* Required task *
Show every line below that contains the word "size", copied in full.

· · ·

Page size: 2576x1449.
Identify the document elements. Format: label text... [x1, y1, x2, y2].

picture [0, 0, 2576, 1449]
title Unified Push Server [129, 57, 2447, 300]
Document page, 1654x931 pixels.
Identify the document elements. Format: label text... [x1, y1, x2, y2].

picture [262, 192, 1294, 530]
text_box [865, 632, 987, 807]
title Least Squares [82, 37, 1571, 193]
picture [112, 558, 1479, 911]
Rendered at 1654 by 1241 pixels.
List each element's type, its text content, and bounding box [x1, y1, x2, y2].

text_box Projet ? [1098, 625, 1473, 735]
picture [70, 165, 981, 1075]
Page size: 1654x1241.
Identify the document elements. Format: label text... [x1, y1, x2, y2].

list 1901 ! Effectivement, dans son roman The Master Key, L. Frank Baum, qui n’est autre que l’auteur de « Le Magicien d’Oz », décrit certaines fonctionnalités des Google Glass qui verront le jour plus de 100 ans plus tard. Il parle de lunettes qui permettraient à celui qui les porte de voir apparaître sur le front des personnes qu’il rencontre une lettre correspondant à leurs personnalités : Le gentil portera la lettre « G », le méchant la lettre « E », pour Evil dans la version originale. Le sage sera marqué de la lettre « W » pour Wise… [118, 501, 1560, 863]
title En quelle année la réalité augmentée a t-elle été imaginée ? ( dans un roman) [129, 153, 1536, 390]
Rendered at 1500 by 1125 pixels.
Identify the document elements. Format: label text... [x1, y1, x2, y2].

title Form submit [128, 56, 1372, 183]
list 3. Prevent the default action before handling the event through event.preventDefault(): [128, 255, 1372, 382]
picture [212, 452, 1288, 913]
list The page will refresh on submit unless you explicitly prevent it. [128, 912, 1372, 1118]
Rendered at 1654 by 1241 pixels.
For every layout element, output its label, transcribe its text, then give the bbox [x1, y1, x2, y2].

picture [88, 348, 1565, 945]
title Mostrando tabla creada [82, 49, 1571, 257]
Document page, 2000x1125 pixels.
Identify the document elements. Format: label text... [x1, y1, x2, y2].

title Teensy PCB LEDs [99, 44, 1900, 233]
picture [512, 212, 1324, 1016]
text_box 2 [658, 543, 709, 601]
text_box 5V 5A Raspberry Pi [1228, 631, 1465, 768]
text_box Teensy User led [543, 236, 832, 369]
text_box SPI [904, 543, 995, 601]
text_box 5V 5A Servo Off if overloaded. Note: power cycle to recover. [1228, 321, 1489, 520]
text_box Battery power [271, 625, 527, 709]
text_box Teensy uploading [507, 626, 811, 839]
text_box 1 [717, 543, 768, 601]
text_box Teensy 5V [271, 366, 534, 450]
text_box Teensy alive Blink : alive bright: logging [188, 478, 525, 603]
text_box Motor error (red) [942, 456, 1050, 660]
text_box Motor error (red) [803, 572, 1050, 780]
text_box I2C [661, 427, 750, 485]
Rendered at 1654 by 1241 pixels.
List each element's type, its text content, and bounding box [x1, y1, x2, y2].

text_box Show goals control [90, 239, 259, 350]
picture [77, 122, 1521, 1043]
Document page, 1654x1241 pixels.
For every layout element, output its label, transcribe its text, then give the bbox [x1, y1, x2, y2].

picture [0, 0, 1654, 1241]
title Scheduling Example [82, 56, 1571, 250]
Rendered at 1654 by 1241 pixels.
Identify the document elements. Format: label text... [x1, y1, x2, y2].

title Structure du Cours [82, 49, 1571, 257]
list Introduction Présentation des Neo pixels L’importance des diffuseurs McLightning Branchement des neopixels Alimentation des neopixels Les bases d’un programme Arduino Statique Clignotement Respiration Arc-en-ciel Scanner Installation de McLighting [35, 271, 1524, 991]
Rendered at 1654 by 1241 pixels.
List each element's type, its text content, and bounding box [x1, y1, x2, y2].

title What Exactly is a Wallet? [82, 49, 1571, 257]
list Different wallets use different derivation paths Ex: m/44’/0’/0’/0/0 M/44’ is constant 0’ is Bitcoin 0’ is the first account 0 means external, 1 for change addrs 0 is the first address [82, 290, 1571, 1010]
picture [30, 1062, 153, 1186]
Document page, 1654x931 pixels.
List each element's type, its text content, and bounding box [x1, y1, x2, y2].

· · ·

* Solution to the problem *
Page size: 2576x1449.
Page size: 1654x1241.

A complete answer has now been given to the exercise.